• [What to produce]:
From the entries below, return exactly the lines beginning at the one that contains "right back paw: (482, 525)" and ending at the one that contains "left knee: (639, 474)", both of them included, and only those lines.

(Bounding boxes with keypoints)
*** Block opens ***

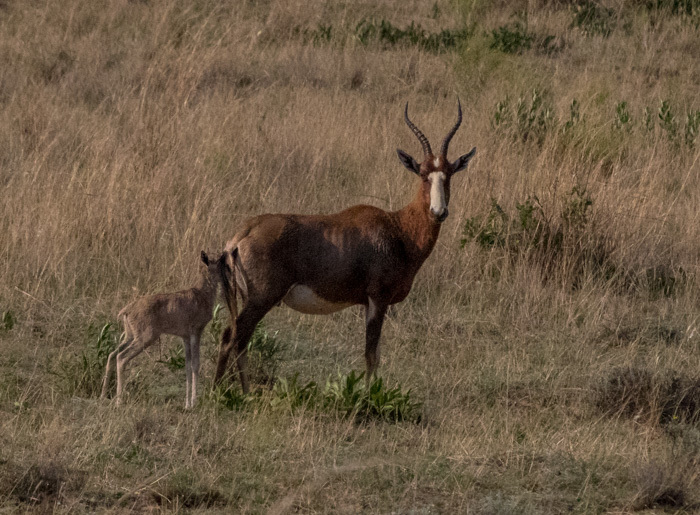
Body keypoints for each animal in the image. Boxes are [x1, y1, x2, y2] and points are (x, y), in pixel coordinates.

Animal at [101, 252, 224, 410]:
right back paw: (119, 401)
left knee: (112, 354)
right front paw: (194, 403)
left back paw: (103, 396)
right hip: (145, 338)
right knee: (121, 357)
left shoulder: (185, 337)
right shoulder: (196, 333)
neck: (201, 294)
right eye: (220, 262)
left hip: (130, 336)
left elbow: (187, 366)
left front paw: (187, 404)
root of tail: (127, 310)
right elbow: (195, 364)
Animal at [215, 101, 476, 394]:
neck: (396, 227)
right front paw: (367, 397)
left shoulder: (369, 303)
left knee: (239, 339)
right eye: (422, 174)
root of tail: (241, 236)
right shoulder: (378, 299)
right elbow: (371, 354)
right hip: (261, 299)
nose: (439, 212)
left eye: (449, 174)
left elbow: (373, 354)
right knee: (232, 337)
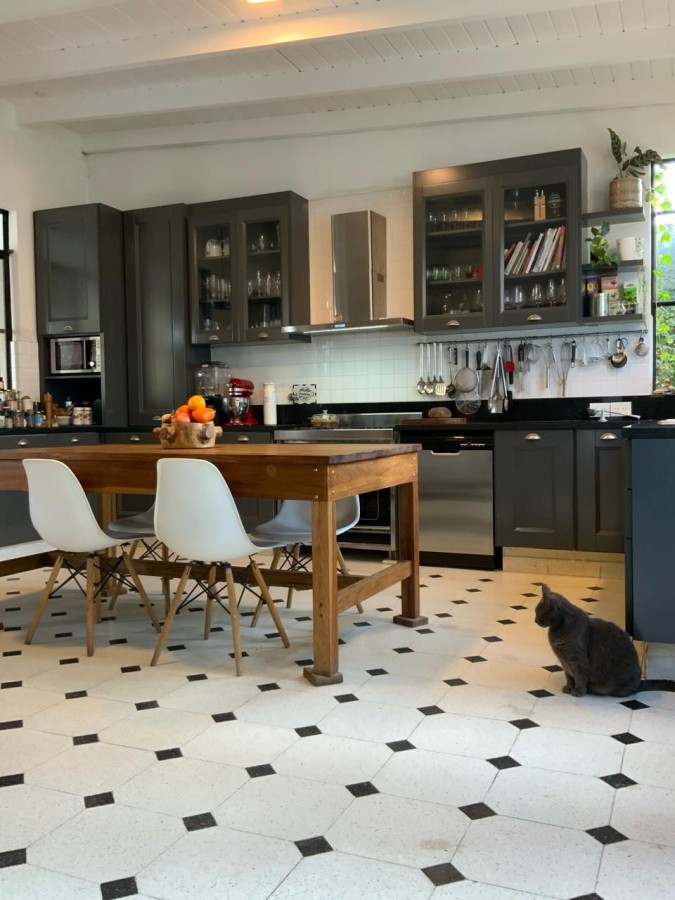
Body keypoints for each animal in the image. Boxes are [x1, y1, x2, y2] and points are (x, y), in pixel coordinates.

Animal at [534, 583, 668, 697]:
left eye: (538, 612)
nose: (534, 620)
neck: (558, 630)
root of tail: (639, 683)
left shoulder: (577, 659)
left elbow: (579, 676)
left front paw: (578, 691)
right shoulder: (564, 662)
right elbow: (569, 677)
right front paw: (568, 688)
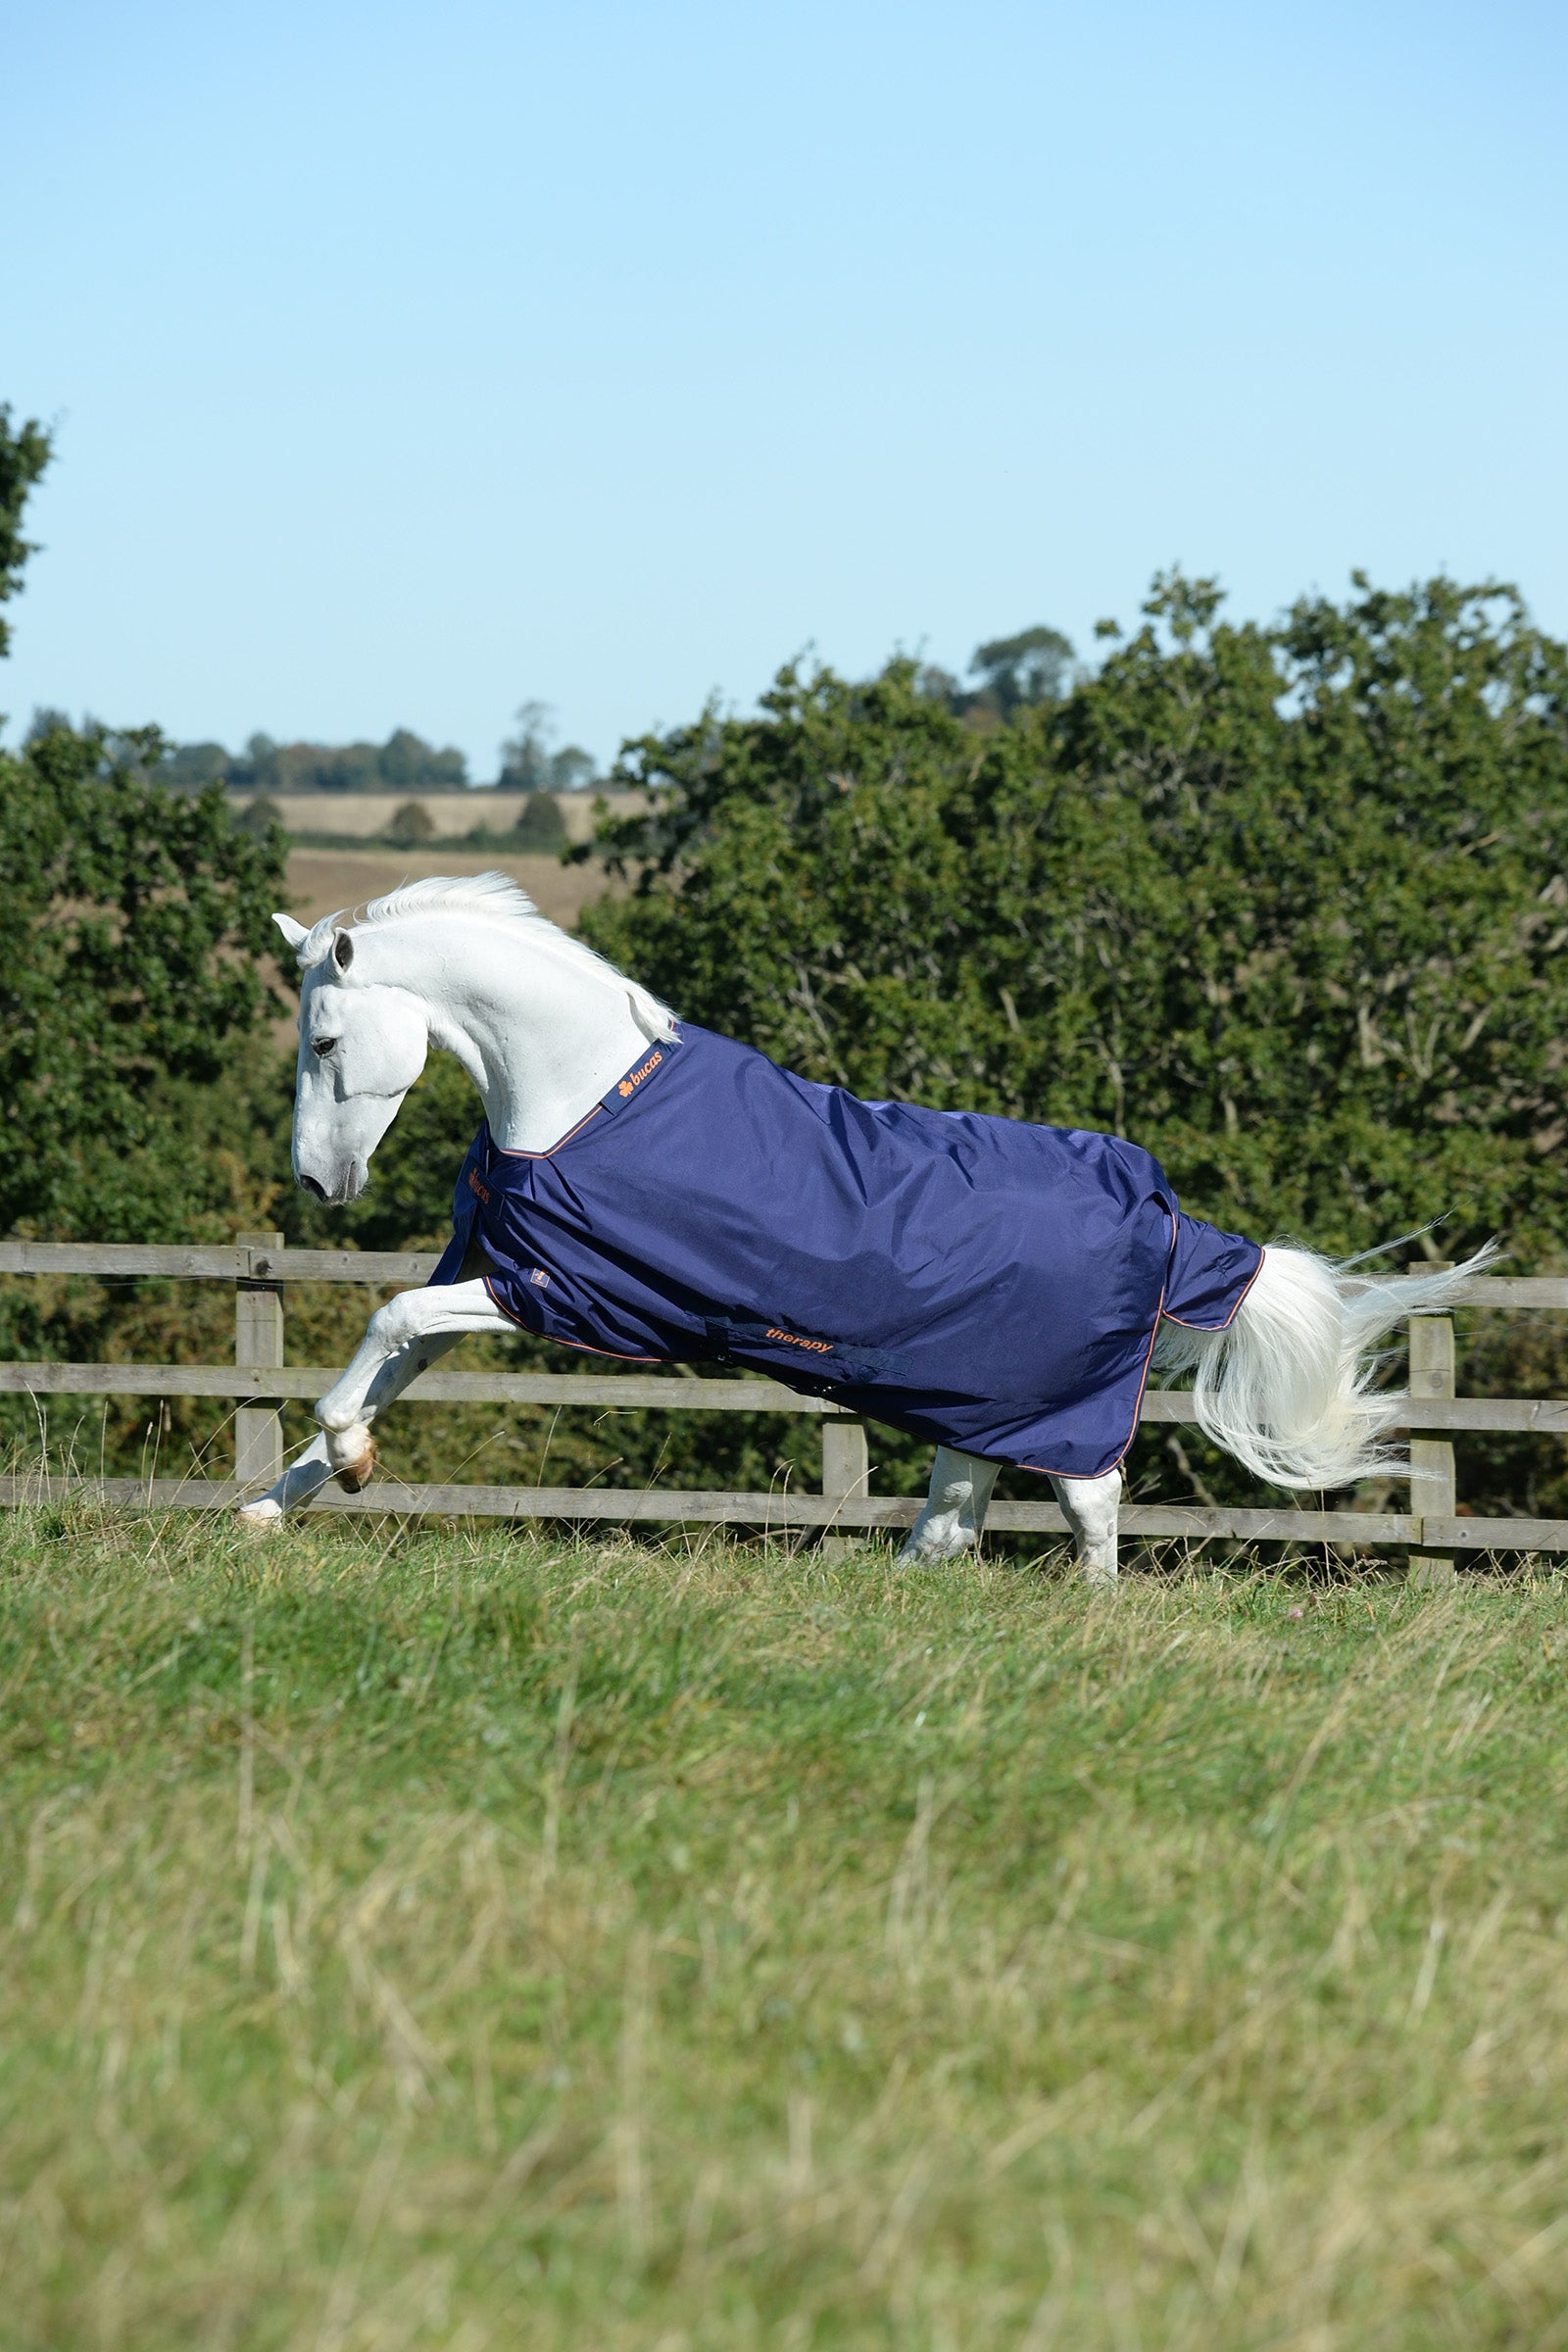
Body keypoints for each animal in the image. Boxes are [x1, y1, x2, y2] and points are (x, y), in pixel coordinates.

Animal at [240, 872, 1485, 1578]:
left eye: (325, 1042)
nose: (315, 1184)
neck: (583, 1100)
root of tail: (1170, 1222)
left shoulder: (560, 1296)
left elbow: (389, 1325)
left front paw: (342, 1460)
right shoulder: (495, 1277)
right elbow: (391, 1356)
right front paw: (275, 1505)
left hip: (1051, 1414)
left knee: (1089, 1516)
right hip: (978, 1405)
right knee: (951, 1524)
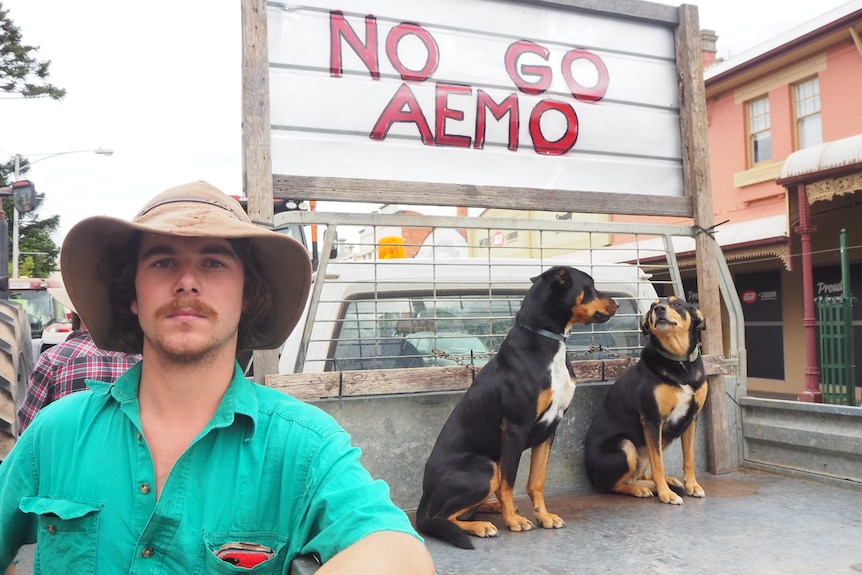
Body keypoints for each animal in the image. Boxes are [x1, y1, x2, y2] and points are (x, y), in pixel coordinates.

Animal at [416, 268, 616, 552]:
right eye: (590, 286)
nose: (616, 304)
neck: (548, 342)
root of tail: (424, 496)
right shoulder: (515, 428)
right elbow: (509, 483)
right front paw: (513, 521)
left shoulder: (549, 429)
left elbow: (536, 481)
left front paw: (543, 517)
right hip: (486, 467)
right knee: (442, 517)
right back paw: (482, 525)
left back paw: (490, 508)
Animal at [584, 296, 704, 504]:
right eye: (652, 306)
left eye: (677, 303)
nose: (659, 309)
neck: (679, 360)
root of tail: (591, 475)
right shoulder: (652, 420)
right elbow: (659, 465)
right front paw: (666, 495)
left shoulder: (691, 419)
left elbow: (689, 459)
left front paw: (692, 485)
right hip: (626, 446)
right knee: (613, 485)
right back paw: (641, 489)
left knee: (639, 474)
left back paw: (663, 482)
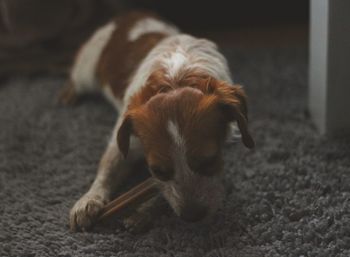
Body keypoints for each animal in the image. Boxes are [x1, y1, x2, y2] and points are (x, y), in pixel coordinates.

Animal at [61, 10, 254, 230]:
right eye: (158, 170)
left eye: (209, 160)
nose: (193, 216)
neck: (176, 80)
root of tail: (126, 15)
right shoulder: (126, 137)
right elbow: (108, 168)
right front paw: (89, 199)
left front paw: (143, 212)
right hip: (87, 72)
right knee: (75, 78)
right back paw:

*** Block closes ***

• [Reply to the exercise]:
right back paw: (482, 525)
left back paw: (490, 508)
Animal at [584, 296, 704, 504]:
right eye: (652, 306)
left eye: (677, 303)
nose: (659, 309)
neck: (679, 360)
root of tail: (591, 475)
right shoulder: (652, 420)
right elbow: (659, 465)
right front paw: (666, 495)
left shoulder: (691, 419)
left elbow: (689, 459)
left front paw: (692, 485)
right hip: (626, 446)
right knee: (613, 485)
right back paw: (641, 489)
left knee: (639, 474)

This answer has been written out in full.